The researchers found that despite previous studies that found chimpanzees display more severe forms of aggression, including murder, infanticide, and sexual coercion, the results of the current study show that aggressive behavior between males is less common in chimpanzees. This was 2.8 times more common in bonobos than in humans, especially when it involved physical contact, the researchers said. The frequency is 3.0 times.
In both species, more aggressive males were more successful in mating with females.
But while not the epitome of chivalry, male bonobos treated females differently than chimpanzees. The researchers found that male-to-female aggression was lower and female-to-male aggression was more common in the former than in the latter.
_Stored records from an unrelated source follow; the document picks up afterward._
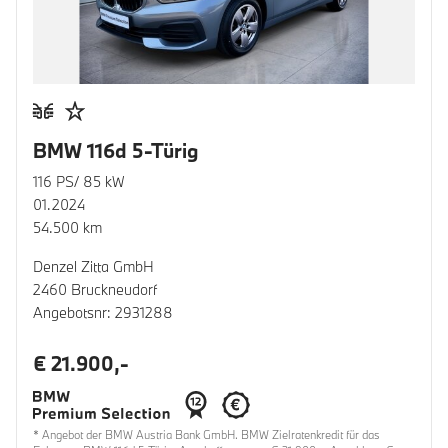
BMW 116d 5-Türig
116 PS/ 85 kW
01.2024
54.500 km
Denzel Zitta GmbH
2460 Bruckneudorf
Angebotsnr: 2931288
€ 21.900,-
* Angebot der BMW Austria Bank GmbH. BMW Zielratenkredit für das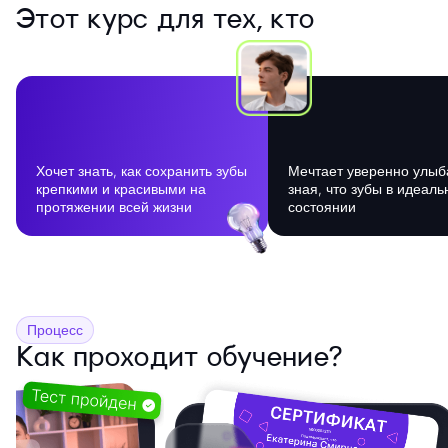
Этот курс для тех, кто
Хочет знать, как сохранить зубы
Мечтает уверенно улыб
крепкими и красивыми на
зная, что зубы в идеал
протяжении всей жизни
состоянии
Процесс
Как проходит обучение?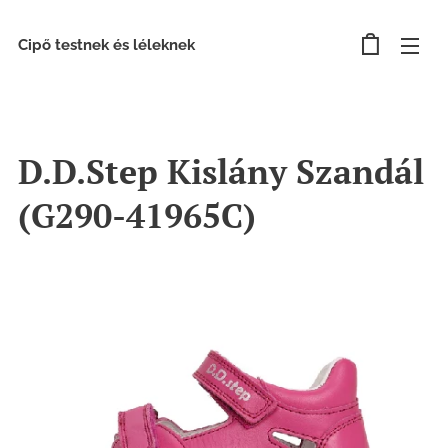
Cipő testnek és léleknek
D.D.Step Kislány Szandál
(G290-41965C)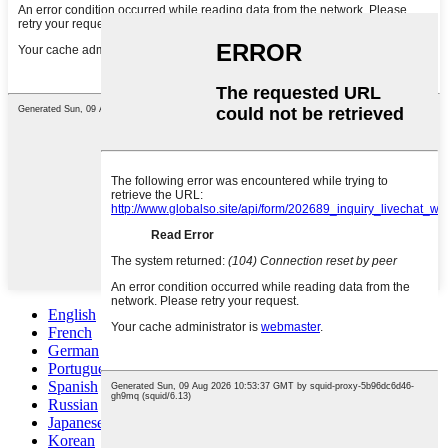
English
French
German
Portuguese
Spanish
Russian
Japanese
Korean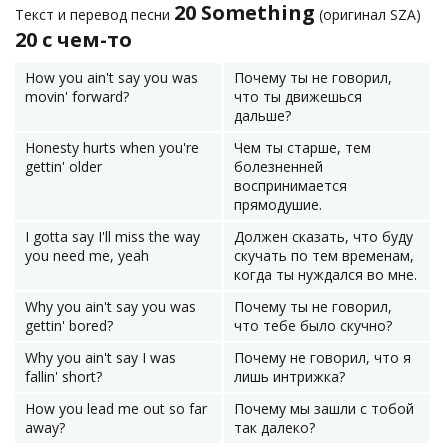
20 Something
Текст и перевод песни
(оригинал SZA)
20 с чем-то
How you ain't say you was
Почему ты не говорил,
movin' forward?
что ты движешься
дальше?
Honesty hurts when you're
Чем ты старше, тем
gettin' older
болезненней
воспринимается
прямодушие.
I gotta say I'll miss the way
Должен сказать, что буду
you need me, yeah
скучать по тем временам,
когда ты нуждался во мне.
Why you ain't say you was
Почему ты не говорил,
gettin' bored?
что тебе было скучно?
Why you ain't say I was
Почему не говорил, что я
fallin' short?
лишь интрижка?
How you lead me out so far
Почему мы зашли с тобой
away?
так далеко?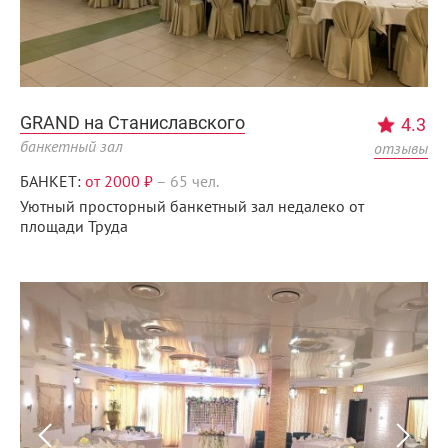
GRAND на Станиславского
4.3
банкетный зал
отзывы
БАНКЕТ:
от 2000 ₽
–
65 чел.
Уютный просторный банкетный зал недалеко от
площади Труда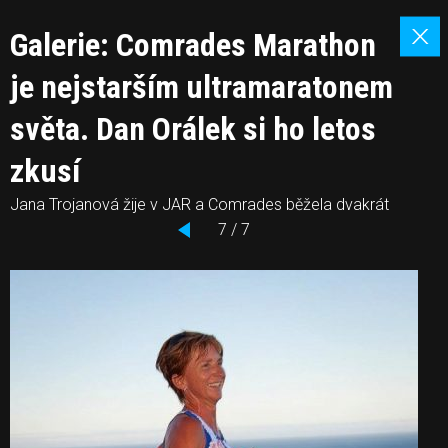
Galerie: Comrades Marathon
je nejstarším ultramaratonem
světa. Dan Orálek si ho letos
zkusí
Jana Trojanová žije v JAR a Comrades běžela dvakrát
7 / 7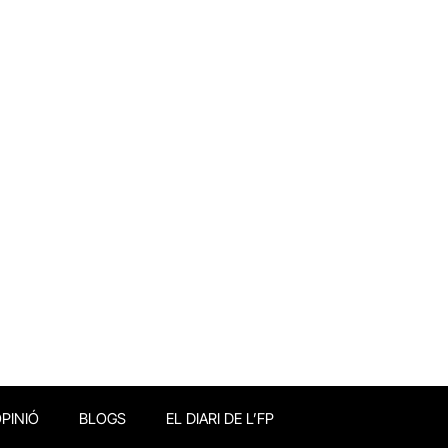
PINIÓ
BLOGS
EL DIARI DE L’FP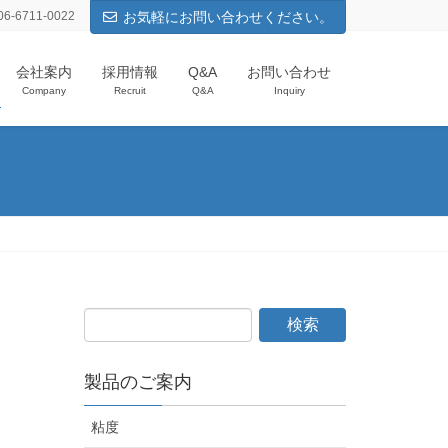
-6711-0022
お気軽にお問い合わせください。
会社案内
採用情報
Q&A
お問い合わせ
Company
Recruit
Q&A
Inquiry
）
製品のご案内
粘度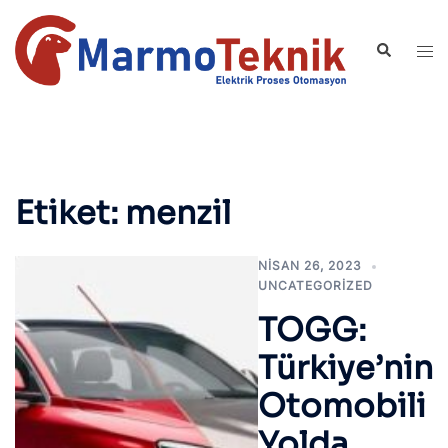
İçeriğe
atla
Search
Tog
men
Etiket:
menzil
NISAN 26, 2023
UNCATEGORIZED
TOGG:
Türkiye’nin
Otomobili
Yolda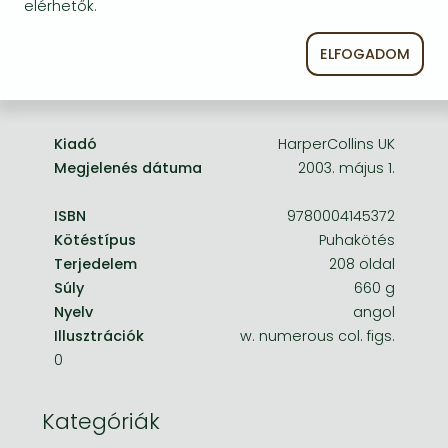
Frieren manga
elérhetők.
Bleach manga
ELFOGADOM
One-Punch Man manga
A termék adatai:
Kiadó
HarperCollins UK
Megjelenés dátuma
2003. május 1.
ISBN
9780004145372
Kötéstípus
Puhakötés
Terjedelem
208 oldal
Súly
660 g
Nyelv
angol
Illusztrációk
w. numerous col. figs.
0
Kategóriák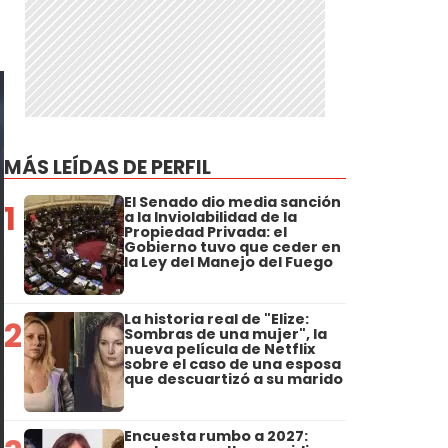
MÁS LEÍDAS DE PERFIL
El Senado dio media sanción
1
a la Inviolabilidad de la
Propiedad Privada: el
Gobierno tuvo que ceder en
la Ley del Manejo del Fuego
La historia real de "Elize:
2
Sombras de una mujer", la
nueva película de Netflix
sobre el caso de una esposa
que descuartizó a su marido
Encuesta rumbo a 2027: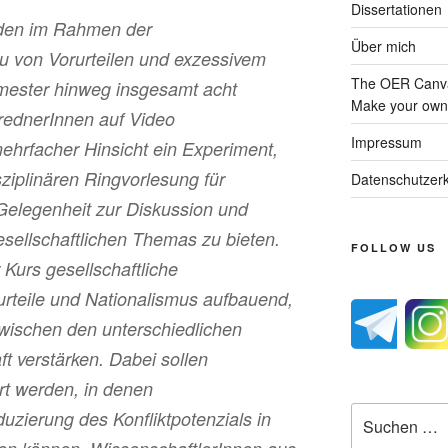
Dissertationen
rden im Rahmen der
Über mich
 von Vorurteilen und exzessivem
The OER Canva
emester hinweg insgesamt acht
Make your own 
rednerInnen auf Video
Impressum
mehrfacher Hinsicht ein Experiment,
ziplinären Ringvorlesung für
Datenschutzerk
 Gelegenheit zur Diskussion und
esellschaftlichen Themas zu bieten.
FOLLOW US
 Kurs gesellschaftliche
urteile und Nationalismus aufbauend,
zwischen den unterschiedlichen
t verstärken. Dabei sollen
rt werden, in denen
Suche
uzierung des Konfliktpotenzials in
nach: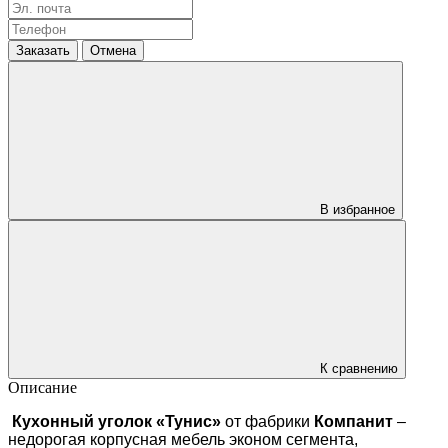
Заказать
Отмена
В избранное
К сравнению
Описание
Кухонный уголок «Тунис»
от фабрики
Компанит
–
недорогая корпусная мебель эконом сегмента,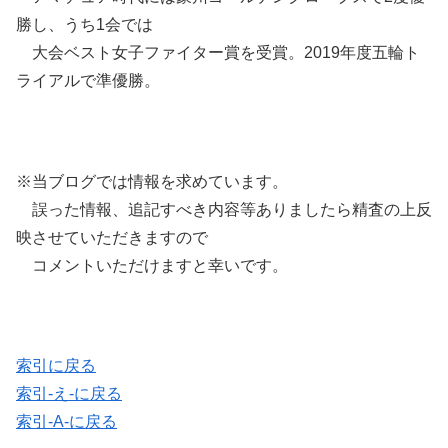
勝し、うち1会では
大会ベスト女子ファイター賞を受賞。2019年度五輪ト
ライアルで準優勝。
※当ブログでは情報を求めています。
誤った情報、追記すべき内容等ありましたら精査の上反
映させていただきますので
コメントいただけますと幸いです。
索引に戻る
索引-え-に戻る
索引-A-に戻る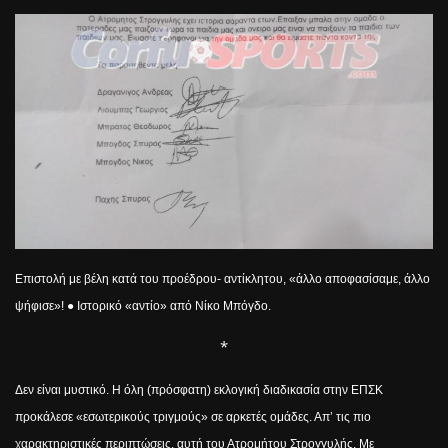
Επιστολή με βέλη κατά του πρoέδρου- αντίκλητου, «άλλο αποφασίσαμε, άλλο
ψήφισε»! ● Ιστορικό «αντίο» από Νίκο Μπόγδο.
*
Δεν είναι μυστικό. Η όλη (πρόσφατη) εκλογική διαδικασία στην ΕΠΣΚ
προκάλεσε «εσωτερικούς τριγμούς» σε αρκετές ομάδες. Απ’ τις πιο
χαρακτηριστικές περιπτώσεις, αυτή του Ατρομήτου Στρογγυλής. Με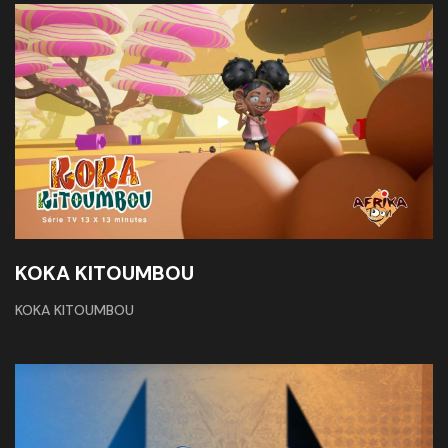
KOKA KITOUMBOU
KOKA KITOUMBOU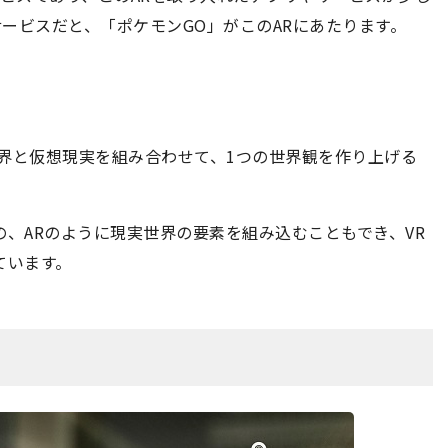
ービスだと、「ポケモンGO」がこのARにあたります。
界と仮想現実を組み合わせて、1つの世界観を作り上げる
の、ARのように現実世界の要素を組み込むこともでき、VR
ています。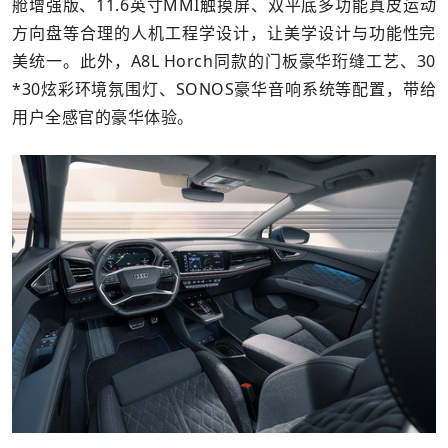
舱增强版、11.6英寸MMI触摸屏、双平底多功能真皮运动
方向盘等合理的人机工程学设计，让美学设计与功能性完
美统一。此外，A8L Horch同款的门板豪华珩缝工艺、30
*30炫彩环境氛围灯、SONOS豪华音响系统等配置，带给
用户全感官的豪华体验。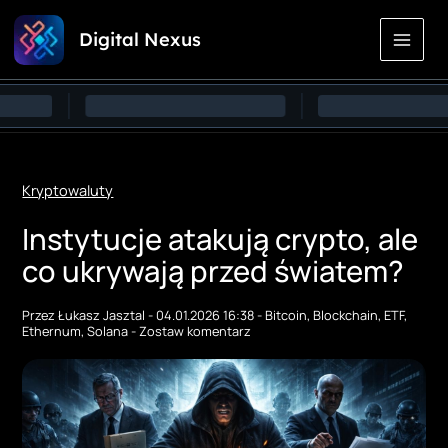
Przejdź
Digital Nexus
do
treści
Kryptowaluty
Instytucje atakują crypto, ale
co ukrywają przed światem?
Przez
Łukasz Jasztal
-
04.01.2026 16:38
-
Bitcoin
,
Blockchain
,
ETF
,
Ethernum
,
Solana
-
Zostaw komentarz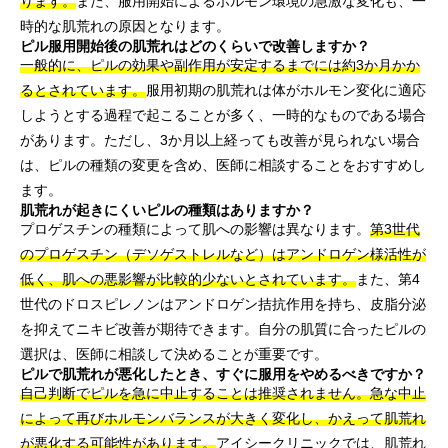
ります。
また、服用開始によるホルモン環境の急激な変化も、一
時的な肌荒れの原因となります。
ピル服用開始後の肌荒れはどのくらいで改善しますか？
一般的に、ピルの効果や副作用が安定するまでには約3か月かか
るとされています。
服用初期の肌荒れは体がホルモン変化に適応
しようとする過程で起こることが多く、一時的なものである場合
があります。ただし、3か月以上経っても改善が見られない場合
は、ピルの種類の変更を含め、医師に相談することをおすすめし
ます。
肌荒れが起きにくいピルの種類はありますか？
プロゲスチンの種類によって肌への影響は異なります。
第3世代
のプロゲスチン（デソゲストレルなど）はアンドロゲン様活性が
低く、肌への悪影響が比較的少ないとされています。
また、第4
世代のドロスピレノンはアンドロゲン拮抗作用を持ち、皮脂分泌
を抑えてニキビ改善が期待できます。自分の肌質に合ったピルの
選択は、医師に相談して決めることが重要です。
ピルで肌荒れが悪化したとき、すぐに服用をやめるべきですか？
自己判断でピルを急に中止することは推奨されません。急な中止
によって再びホルモンバランスが大きく変化し、かえって肌荒れ
が悪化する可能性があります。
アイシークリニックでは、肌荒れ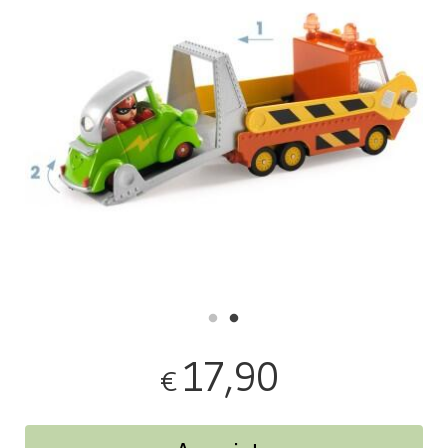
17,90
€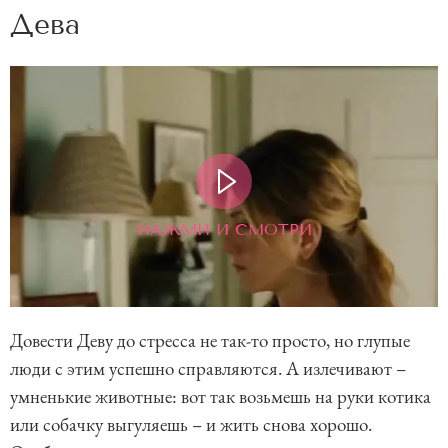
Дева
НАЖМИ И СМОТРИ
Довести Деву до стресса не так-то просто, но глупые
люди с этим успешно справляются. А излечивают –
умненькие животные: вот так возьмешь на руки котика
или собачку выгуляешь – и жить снова хорошо.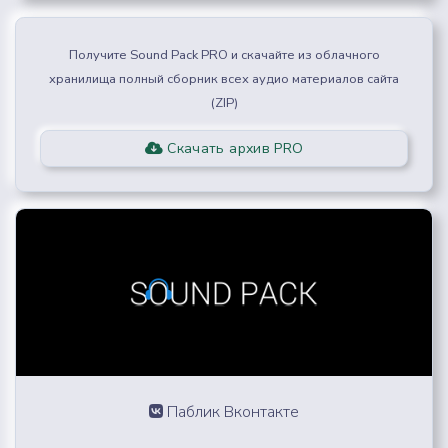
Получите Sound Pack PRO и скачайте из облачного
хранилища полный сборник всех аудио материалов сайта
(ZIP)
Скачать архив PRO
Паблик Вконтакте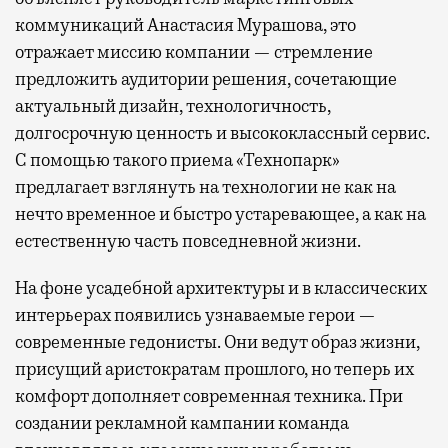
коммуникаций Анастасия Мурашова, это
отражает миссию компании — стремление
предложить аудитории решения, сочетающие
актуальный дизайн, технологичность,
долгосрочную ценность и высококлассный сервис.
С помощью такого приема «Технопарк»
предлагает взглянуть на технологии не как на
нечто временное и быстро устаревающее, а как на
естественную часть повседневной жизни.
На фоне усадебной архитектуры и в классических
интерьерах появились узнаваемые герои —
современные гедонисты. Они ведут образ жизни,
присущий аристократам прошлого, но теперь их
комфорт дополняет современная техника. При
создании рекламной кампании команда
The researchers found that female bonobos often outrank males in social groups.
“From the literature, for example, men and women [bonobos] They form close associations…and we don't see that in chimpanzees,” Moosino said, noting that humans also form such associations.
The researchers found that in male bonobos, only 1% of attacks involved primate solidarity, compared to 13% in chimpanzees, a finding that may explain the low frequency of aggression in chimpanzees. He added that there is.
“Of course, it's more risky when you have multiple adversaries because they can be completely overwhelmed,” Mugino said.